Thereby propagate pending write back-pressure via the
paused command channels, rather than by "blocking"
`Connection::next()` itself until a write completes.
Notably, no new buffers are introduced. When a frame write
cannot complete, command channels are paused and I/O
reads can continue while the write is pending. The paused
command channels exercise write back-pressure on the streams
and API and ensure that the only frames we still try
to send are those as a result of reading a frame - these
then indeed wait for completion of the prior pending
send operation, if any, but since it is done as a result
of reading a frame, the remote can in turn write again,
should it have been waiting to be able to do so before
it in turn can read again. Unexpected write deadlocks
of peers which otherwise read & write concurrently
from substreams can thus be avoided.
By limitting the data frame payload size one gains the following
beneftis:
1. Reduce delays sending time-sensitive frames, e.g. window updates.
2. Minimize head-of-line blocking across streams.
3. Enable better interleaving of send and receive operations, as each is
carried out atomically instead of concurrently with its respective
counterpart.
Limiting the frame size to 16KiB does not introduce a large overhead. A
Yamux frame header is 12 bytes large, thus this change introduces an
overhead of ~0.07%.
There are benign cases where frames from unknown streams can occur and
where a stream reset is not appropriate. See
https://github.com/paritytech/yamux/issues/110 for details.
This commit ignores frames from unknown streams for data, window update
and ping frames and adds documentation referencing back to issue #110.
Hold lock for `Shared` long enough to prevent interleaved calls to
`next_window_update` possibly granting a receive window higher than the
configured one.
In `WindowUpdateMode::OnRead` one only grants the sender new credit once
existing bytes have been read. Thus there is no need to check whether to
send a new WindowUpdate message when receiving new bytes. One only needs
to check whether to send a new WindowUpdate message when reading bytes.
To prevent senders from being blocked every time they have sent
RECEIVE_WINDOW (e.g. 256 KB) number of bytes, waiting for a WindowUpdate
message granting further sending credit, this commit makes Yamux send a
WindowUpdate message once half or more of the window has been received
(and consumed in `WindowUpdateMode::OnRead`). Benchmarking shows that
sending WindowUpdate messages early prevents senders from being blocked
waiting for additional credit on common network types.

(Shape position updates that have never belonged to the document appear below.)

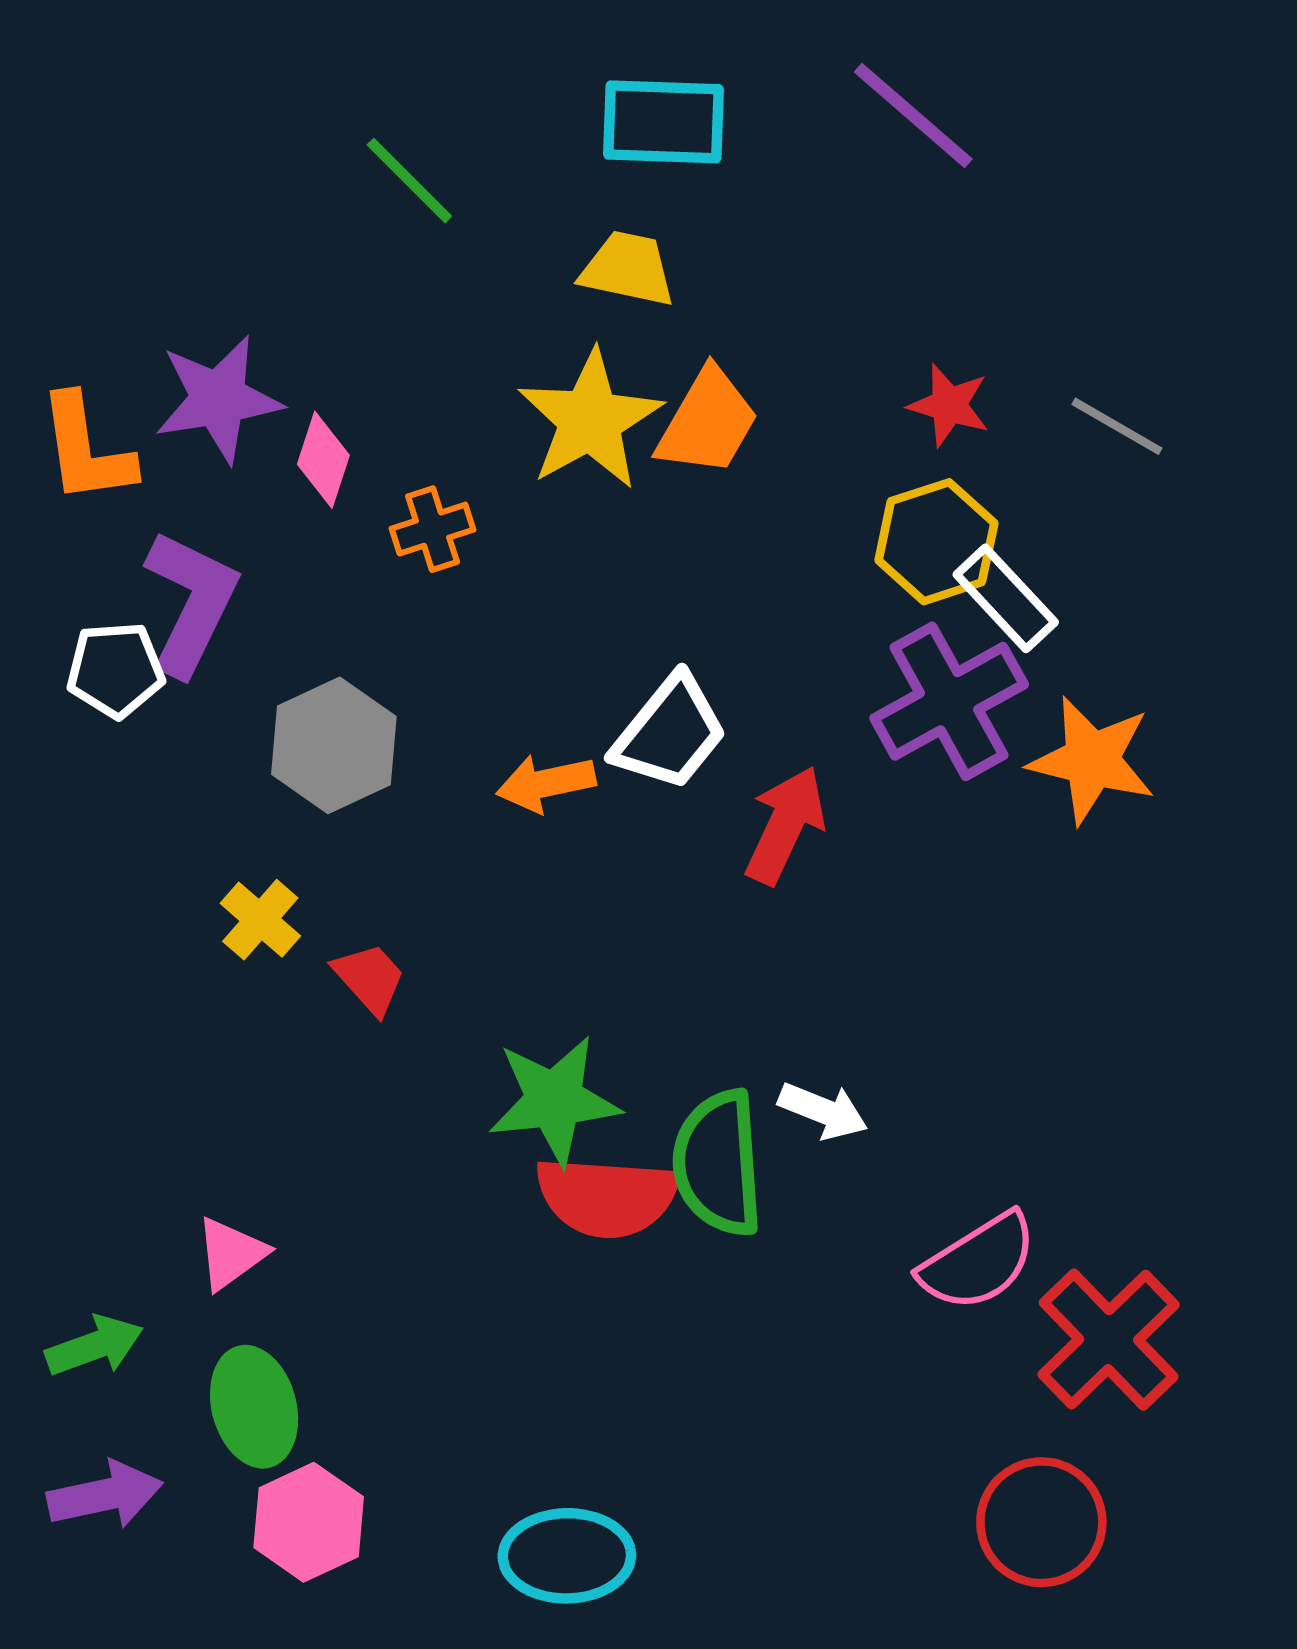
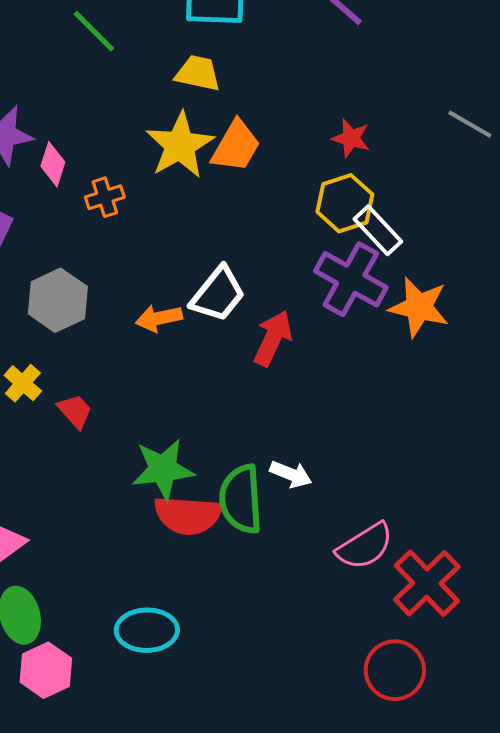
gray line: (1117, 426) -> (470, 124), moved
purple cross: (949, 701) -> (351, 279), turned -32
cyan ellipse: (567, 1556) -> (147, 630), moved

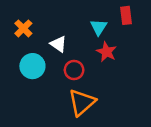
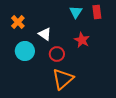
cyan triangle: (99, 27) -> (76, 12), moved

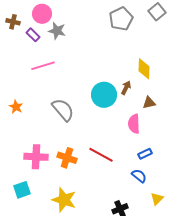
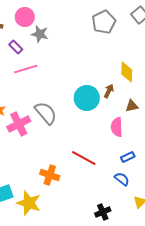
purple rectangle: (33, 35) -> (16, 47), moved
pink cross: (36, 157) -> (19, 124), moved, turned -30
orange cross: (67, 158) -> (50, 175), moved
yellow star: (64, 200) -> (29, 203), moved

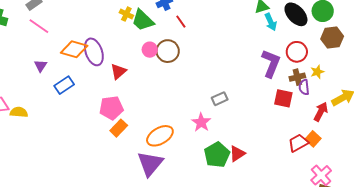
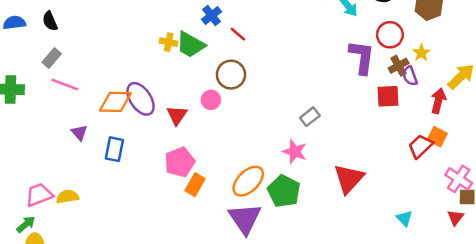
pink circle: (150, 50) -> (211, 100), moved
blue rectangle: (64, 85) -> (114, 149), turned -30
red triangle: (237, 154) -> (349, 179), size x1.5
green pentagon: (217, 155) -> (284, 191), moved

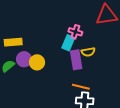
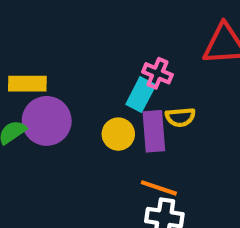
purple circle: (24, 59) -> (47, 121), size x1.5
yellow circle: (37, 62) -> (118, 134), moved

For a detailed discussion as well as various benchmark results see
https://github.com/paritytech/yamux/issues/100.
Next to the above, this commit includes the following changes:
- Use `WindowUpdateMode::OnRead` in benchmarks. I would argue that
`OnRead` should be the default setting, given the importance of
flow-control. With that in mind, I suggest to benchmark that default
case.
- Ignore WindowUpdate messages for unknown streams. With this commit
WindowUpdate messages are sent more agressively. The following scenario
would surface: A sender would close its channel, eventually being
garbage collected. The receiver, before receiving the closing message,
sends out a WindowUpdate message. The sender receives the WindowUpdate
message not being able to associate it to a stream, thus resetting the
whole connection. This commit ignores WindowUpdate messages for unknown
streams instead.
When sending very large messages, WindowUpdate messages are still not
returned to the sender in time, thus the sender still being blocked in
such case. This can be prevented by splitting large messages into
smaller Yamux frames, see
https://github.com/paritytech/yamux/issues/100#issuecomment-774461550.
This additional optimization can be done in a future commit without
interfering with the optimization introduced in this commit.
Previously the benchmarks would use an unbounded channel to simulate a
network connection. While this is helpful to measure the CPU impact of
Yamux specific changes, it is difficult to estimate how changes might
effect network throughput in different environments.
The crate `constrained-connection` can help simulate different
environments (DSL, HSDPA, GBit LAN, ...) by providing a channel
enforcing a specified bandwidth and delay. That said, it does not
simulate the OS network stack, routers, buffers, packet loss, ... Thus
as one would expect this can be used to detect trends, but not to e.g.
determine bandwidth expectations.
This commit makes the benchmarks run on top of a subset of the
connection types provided by `constrained-connection`. In addition it
retains the simulation on top of an unconstrained connection.
When simulating with low bandwidth-delay-product connections, yamux can
deadlock in the roundtrip scenario. Imagine a client sending a large
payload exceeding the bandwidth-delay-product of the connection to a
server. The server will try to echo the payload back to the client. Once
both client and server exhausted the buffer provided through the
bandwidth-delay-product of the connection, neither will be able to make
progress as the other won't read from the connection. This commit
rewrites the benchmarks, only having the client send to the server, but
not the server echoing back to the client.